Bu çerçevede, olaya baktığımızda, tarih ile felsefe arasındaki ilişkiyi, üç aşamada ele alabiliriz: Birinci aşama, Aristoteles - İbn Sînâ’cı aşama; ikincisi Fahrettin Râzî - İbn Haldûn’cu aşama; üçüncüsü ise Kant - Dilthey aşaması... Her bir aşamada, felsefe, nasıl tasavvur ediliyor, nasıl tanımlanıyor, bunun tespiti oldukça önemli... Düşünce tarihinde, felsefe tarihinde, bilim tarihinde, iki büyük hata yapılır: Birincisi, çok bilinen bir hatadır, anakronizm denir ona... Nedir anakronizm? Bugünün kavramlarını, geçmişe taşımak. Ancak, sosyal bilimlerin bilim felsefesinde, bundan daha tehlikeli ve daha derinden bir hata vardır: Vigizm(Whigism). Nedir Vigizm? Geçmişi, bugünü verecek şekilde örgütlemek. Örnek olarak, bilim tarihi yazıyoruz; sanki Babilliler oturmuşlar, “XVII. yüzyılda, bilim devrimi olacak, XVIII. yy.’da Aydınlanma Çağı ortaya çıkacak; haydi bakalım astronomi yapalım” demişler.

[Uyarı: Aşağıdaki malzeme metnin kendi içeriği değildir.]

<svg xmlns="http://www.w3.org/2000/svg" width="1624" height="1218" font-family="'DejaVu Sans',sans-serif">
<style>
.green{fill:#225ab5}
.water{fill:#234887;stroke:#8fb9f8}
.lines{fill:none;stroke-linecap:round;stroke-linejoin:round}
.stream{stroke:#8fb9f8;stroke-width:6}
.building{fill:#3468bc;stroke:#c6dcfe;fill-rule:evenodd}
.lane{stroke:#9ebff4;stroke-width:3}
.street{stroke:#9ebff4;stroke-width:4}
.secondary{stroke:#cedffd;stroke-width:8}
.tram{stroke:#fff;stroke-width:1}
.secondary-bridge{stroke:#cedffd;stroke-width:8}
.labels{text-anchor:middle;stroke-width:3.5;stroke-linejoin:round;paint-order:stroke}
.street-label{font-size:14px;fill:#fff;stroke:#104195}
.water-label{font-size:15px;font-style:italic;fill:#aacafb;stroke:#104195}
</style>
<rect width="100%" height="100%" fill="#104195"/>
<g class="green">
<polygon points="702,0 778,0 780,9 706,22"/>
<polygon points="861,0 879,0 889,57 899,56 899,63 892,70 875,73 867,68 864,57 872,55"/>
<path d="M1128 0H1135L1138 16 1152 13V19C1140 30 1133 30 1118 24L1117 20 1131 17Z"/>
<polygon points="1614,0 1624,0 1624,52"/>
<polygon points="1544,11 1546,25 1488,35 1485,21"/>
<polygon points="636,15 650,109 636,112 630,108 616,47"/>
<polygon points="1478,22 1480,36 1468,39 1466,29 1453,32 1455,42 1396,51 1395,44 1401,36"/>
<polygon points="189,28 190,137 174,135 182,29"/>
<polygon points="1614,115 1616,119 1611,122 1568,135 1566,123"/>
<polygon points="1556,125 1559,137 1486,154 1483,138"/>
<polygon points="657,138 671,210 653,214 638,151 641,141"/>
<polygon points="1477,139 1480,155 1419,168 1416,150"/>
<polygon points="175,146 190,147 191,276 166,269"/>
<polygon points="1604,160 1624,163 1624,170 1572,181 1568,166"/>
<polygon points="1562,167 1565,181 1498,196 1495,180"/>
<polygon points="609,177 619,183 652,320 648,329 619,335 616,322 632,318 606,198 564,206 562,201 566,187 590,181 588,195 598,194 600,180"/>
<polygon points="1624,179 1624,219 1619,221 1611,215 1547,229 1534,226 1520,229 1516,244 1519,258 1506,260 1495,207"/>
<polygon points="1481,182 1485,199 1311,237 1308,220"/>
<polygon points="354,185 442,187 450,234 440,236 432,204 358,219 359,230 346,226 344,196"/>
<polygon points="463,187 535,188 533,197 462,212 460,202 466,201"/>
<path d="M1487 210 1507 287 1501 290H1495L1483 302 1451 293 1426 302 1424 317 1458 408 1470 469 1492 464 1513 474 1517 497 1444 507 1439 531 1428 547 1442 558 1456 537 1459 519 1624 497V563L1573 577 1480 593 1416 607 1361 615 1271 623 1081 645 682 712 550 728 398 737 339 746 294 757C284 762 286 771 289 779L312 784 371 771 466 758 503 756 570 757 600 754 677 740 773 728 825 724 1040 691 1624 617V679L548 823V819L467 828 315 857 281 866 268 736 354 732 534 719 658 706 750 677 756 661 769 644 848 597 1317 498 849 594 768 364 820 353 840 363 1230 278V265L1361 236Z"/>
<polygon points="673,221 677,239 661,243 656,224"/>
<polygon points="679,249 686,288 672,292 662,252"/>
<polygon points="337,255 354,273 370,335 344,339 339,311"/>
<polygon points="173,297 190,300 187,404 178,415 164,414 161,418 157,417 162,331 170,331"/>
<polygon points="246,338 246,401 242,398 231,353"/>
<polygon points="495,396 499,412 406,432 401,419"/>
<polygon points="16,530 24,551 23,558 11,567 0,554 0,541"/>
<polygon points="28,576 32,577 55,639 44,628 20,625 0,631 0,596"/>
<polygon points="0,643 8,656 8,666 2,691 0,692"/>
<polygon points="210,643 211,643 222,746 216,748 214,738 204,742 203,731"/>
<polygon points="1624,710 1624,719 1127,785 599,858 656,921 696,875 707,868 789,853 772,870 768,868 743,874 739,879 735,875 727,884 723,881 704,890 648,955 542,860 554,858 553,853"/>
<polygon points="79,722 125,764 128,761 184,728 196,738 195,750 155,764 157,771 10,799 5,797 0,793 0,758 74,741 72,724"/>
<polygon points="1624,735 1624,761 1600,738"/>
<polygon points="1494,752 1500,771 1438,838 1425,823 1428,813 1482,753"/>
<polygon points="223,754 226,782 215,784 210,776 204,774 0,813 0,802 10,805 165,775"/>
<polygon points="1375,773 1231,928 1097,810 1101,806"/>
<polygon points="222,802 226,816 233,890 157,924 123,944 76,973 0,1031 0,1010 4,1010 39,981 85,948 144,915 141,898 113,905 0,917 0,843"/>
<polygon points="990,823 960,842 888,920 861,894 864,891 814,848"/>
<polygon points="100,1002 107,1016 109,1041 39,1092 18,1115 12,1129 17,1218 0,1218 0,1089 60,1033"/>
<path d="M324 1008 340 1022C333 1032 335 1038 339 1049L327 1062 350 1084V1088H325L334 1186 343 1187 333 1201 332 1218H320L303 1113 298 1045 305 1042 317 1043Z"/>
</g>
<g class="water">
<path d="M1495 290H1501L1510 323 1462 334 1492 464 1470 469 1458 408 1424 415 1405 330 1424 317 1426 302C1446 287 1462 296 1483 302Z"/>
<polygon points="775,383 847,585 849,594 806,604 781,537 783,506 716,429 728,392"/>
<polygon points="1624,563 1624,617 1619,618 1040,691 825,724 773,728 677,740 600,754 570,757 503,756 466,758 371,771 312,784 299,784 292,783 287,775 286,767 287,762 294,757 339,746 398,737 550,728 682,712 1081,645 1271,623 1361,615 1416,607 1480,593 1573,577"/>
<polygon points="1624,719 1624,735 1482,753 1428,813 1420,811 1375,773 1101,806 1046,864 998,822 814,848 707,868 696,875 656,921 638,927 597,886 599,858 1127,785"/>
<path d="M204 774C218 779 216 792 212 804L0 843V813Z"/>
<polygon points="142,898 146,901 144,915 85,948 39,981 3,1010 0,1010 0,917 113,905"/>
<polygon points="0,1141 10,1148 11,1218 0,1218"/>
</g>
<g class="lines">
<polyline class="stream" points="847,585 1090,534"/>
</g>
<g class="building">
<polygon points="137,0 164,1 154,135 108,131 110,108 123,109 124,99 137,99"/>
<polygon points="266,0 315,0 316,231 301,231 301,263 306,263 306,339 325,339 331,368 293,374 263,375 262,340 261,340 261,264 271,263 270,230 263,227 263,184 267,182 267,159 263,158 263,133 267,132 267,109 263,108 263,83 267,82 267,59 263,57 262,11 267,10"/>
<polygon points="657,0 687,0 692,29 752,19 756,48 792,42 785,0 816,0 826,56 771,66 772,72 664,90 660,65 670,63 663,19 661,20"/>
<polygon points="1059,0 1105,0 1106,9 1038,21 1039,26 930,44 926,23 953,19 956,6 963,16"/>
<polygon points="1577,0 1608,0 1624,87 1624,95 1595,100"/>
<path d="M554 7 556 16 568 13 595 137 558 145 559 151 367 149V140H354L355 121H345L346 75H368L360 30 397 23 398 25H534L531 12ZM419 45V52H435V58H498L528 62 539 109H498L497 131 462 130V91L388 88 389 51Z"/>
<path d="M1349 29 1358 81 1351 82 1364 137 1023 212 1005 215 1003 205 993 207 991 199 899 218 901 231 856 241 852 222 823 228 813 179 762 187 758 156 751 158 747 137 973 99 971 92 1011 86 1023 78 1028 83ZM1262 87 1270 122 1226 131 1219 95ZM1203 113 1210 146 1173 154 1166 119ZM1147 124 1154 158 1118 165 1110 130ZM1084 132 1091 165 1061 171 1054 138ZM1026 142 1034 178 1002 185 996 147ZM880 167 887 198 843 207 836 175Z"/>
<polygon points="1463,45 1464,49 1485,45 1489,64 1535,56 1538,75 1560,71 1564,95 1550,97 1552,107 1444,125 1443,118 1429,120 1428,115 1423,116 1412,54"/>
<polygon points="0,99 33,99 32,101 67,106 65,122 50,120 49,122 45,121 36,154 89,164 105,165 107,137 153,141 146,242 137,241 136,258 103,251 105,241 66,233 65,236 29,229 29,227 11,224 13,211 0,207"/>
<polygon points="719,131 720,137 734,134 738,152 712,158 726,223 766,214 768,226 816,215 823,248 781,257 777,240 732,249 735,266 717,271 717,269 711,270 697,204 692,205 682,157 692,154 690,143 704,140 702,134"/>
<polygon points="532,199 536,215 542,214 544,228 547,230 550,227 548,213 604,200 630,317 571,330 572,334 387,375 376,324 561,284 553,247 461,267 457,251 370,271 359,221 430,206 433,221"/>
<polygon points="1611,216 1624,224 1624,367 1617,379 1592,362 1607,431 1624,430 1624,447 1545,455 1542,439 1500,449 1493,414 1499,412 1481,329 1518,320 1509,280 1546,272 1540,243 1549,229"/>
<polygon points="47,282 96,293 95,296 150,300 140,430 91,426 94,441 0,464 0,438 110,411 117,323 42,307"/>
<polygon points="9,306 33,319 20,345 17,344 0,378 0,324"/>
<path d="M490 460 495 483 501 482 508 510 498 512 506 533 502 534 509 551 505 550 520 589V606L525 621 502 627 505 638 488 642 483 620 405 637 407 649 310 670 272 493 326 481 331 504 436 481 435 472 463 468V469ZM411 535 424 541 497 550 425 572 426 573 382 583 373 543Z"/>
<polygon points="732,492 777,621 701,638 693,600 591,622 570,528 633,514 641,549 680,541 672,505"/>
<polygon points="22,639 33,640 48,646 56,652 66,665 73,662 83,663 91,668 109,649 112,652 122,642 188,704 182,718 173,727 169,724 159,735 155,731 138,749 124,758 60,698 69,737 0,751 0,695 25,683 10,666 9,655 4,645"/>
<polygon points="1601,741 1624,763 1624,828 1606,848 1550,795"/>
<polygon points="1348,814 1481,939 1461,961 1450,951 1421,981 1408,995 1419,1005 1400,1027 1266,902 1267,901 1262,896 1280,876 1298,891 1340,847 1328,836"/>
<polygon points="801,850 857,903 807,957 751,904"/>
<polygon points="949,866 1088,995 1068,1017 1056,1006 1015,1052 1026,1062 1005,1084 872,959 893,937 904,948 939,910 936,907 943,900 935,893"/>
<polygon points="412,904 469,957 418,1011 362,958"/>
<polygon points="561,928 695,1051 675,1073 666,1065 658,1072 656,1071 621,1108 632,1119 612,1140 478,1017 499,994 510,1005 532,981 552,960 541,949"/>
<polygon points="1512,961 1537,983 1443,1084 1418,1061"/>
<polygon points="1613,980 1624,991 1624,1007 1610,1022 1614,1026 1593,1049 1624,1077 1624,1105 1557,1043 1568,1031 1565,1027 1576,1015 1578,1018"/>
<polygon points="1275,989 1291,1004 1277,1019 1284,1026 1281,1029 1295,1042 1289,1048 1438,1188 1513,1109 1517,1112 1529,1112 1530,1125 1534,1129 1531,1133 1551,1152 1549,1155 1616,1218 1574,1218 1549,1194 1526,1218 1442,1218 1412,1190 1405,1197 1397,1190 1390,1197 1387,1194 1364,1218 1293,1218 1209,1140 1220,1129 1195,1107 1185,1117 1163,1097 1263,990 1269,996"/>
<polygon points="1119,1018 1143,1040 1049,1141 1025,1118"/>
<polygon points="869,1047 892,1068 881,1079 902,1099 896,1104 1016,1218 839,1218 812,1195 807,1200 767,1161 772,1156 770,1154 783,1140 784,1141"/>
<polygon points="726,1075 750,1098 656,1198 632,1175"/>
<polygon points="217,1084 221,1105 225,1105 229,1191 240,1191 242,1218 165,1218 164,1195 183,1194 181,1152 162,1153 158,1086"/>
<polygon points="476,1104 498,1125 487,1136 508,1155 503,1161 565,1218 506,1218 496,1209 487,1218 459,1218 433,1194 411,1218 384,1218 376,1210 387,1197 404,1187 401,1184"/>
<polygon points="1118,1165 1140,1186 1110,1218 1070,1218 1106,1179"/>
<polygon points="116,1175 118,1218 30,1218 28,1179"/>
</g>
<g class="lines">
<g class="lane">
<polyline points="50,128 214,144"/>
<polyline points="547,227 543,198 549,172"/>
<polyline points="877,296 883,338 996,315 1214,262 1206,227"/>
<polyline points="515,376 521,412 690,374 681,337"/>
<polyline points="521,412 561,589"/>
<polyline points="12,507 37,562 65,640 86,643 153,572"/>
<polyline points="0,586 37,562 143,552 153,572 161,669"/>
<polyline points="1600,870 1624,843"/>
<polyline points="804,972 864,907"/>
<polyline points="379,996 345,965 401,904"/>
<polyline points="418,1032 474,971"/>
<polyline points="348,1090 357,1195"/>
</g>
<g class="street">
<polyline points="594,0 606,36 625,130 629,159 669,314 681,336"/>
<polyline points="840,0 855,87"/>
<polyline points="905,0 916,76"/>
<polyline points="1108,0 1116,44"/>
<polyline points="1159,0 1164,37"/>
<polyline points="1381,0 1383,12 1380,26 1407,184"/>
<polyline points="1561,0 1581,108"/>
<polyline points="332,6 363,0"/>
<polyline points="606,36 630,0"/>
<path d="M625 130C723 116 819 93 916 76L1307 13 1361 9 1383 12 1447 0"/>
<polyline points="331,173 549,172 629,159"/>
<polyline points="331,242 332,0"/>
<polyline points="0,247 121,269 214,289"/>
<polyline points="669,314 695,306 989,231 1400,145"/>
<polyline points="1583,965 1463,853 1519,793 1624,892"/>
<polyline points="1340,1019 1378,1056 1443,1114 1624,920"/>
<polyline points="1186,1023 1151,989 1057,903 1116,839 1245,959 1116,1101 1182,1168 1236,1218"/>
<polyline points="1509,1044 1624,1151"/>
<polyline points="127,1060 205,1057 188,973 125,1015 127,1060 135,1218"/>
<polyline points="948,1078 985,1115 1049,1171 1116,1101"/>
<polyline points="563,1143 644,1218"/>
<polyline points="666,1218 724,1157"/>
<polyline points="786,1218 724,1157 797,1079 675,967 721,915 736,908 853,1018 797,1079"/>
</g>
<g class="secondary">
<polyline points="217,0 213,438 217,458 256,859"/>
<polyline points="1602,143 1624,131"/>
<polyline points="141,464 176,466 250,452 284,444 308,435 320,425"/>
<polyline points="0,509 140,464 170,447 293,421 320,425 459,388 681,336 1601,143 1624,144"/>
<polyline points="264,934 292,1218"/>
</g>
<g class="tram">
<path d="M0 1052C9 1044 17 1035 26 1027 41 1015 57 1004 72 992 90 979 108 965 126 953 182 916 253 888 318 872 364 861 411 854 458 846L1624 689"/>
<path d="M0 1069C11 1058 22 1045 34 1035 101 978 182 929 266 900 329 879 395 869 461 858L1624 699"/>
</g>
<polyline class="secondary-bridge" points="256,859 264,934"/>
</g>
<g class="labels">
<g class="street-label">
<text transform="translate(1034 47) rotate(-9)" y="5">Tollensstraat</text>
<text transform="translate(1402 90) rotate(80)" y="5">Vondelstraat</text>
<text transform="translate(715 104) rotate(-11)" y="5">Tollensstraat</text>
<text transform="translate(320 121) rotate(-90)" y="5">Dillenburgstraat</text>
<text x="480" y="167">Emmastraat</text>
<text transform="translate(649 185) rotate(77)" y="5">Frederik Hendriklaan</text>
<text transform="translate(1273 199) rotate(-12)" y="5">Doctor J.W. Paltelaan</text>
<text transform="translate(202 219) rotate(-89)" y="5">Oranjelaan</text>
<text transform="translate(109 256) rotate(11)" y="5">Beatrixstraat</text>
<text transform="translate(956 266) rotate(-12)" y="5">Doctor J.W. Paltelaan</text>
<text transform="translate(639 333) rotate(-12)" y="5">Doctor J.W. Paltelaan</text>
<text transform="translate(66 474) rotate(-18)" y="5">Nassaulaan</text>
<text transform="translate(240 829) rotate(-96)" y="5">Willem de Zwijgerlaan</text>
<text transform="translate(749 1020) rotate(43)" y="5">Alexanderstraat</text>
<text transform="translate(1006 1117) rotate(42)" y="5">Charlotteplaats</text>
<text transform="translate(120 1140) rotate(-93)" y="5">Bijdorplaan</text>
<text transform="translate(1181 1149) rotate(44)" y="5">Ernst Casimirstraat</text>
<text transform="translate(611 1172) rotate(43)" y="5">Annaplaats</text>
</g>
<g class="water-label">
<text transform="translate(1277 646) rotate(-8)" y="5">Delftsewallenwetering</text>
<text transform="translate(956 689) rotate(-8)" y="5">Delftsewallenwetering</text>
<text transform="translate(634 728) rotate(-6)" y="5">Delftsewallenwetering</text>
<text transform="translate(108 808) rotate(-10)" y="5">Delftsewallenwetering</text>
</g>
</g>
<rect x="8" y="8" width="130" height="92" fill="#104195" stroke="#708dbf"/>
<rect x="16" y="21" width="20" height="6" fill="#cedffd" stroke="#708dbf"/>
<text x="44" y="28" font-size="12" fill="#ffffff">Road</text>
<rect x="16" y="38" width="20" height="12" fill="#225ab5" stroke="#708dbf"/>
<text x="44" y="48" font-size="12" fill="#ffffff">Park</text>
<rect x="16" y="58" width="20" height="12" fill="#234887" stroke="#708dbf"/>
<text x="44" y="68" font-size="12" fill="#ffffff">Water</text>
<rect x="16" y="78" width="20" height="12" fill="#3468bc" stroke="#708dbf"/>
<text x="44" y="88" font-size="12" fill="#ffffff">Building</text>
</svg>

Öyle bir bilim tarihi yazıyoruz ki, sanki, tüm yapılan çalışmalar, bugünler için planlanmış; Mezopotamyalılar, Mısırlılar, Hintliler, Çinliler, Yunanlılar, bugünü düşünmüşler zihinlerinde; “Haydi çalışalım” demişler. Ya da, öyle bir Osmanlı tarihi yazıyoruz ki, ‘nasıl olsa çökecek!’ Osmanlı, “çöktü” ya!; biz bunu biliyoruz çünkü... Araştırmacı, Fâtih’ten itibaren, ‘işte şöyle oldu, bundan dolayı çöktü!’ diyor. Bir dur bakalım! Fâtih, bunu bilmiyordu ki, hatta düşünmüyordu bile... Hiçbir sultan ya da hiçbir devlet, “Ben, nasıl olsa çökeceğim” diye iş yapar mı? “Şu kurumu kurayım, ama fazla da aldırmayayım, nasıl olsa çökeceğim.” Böyle bir anlayış doğru değildir; işte bu vigizmdir, bilim felsefesinde... Sonuç itibariyle, tarihsel olayları, ne bugünün kavramlarıyla açıklamak doğru, ne de bugünü verecek şekilde olayları örgütlemek/organize etmek doğrudur. Tersine, kendi bağlamında, kendi soruları ve yanıtları içinde incelemekte yarar vardır...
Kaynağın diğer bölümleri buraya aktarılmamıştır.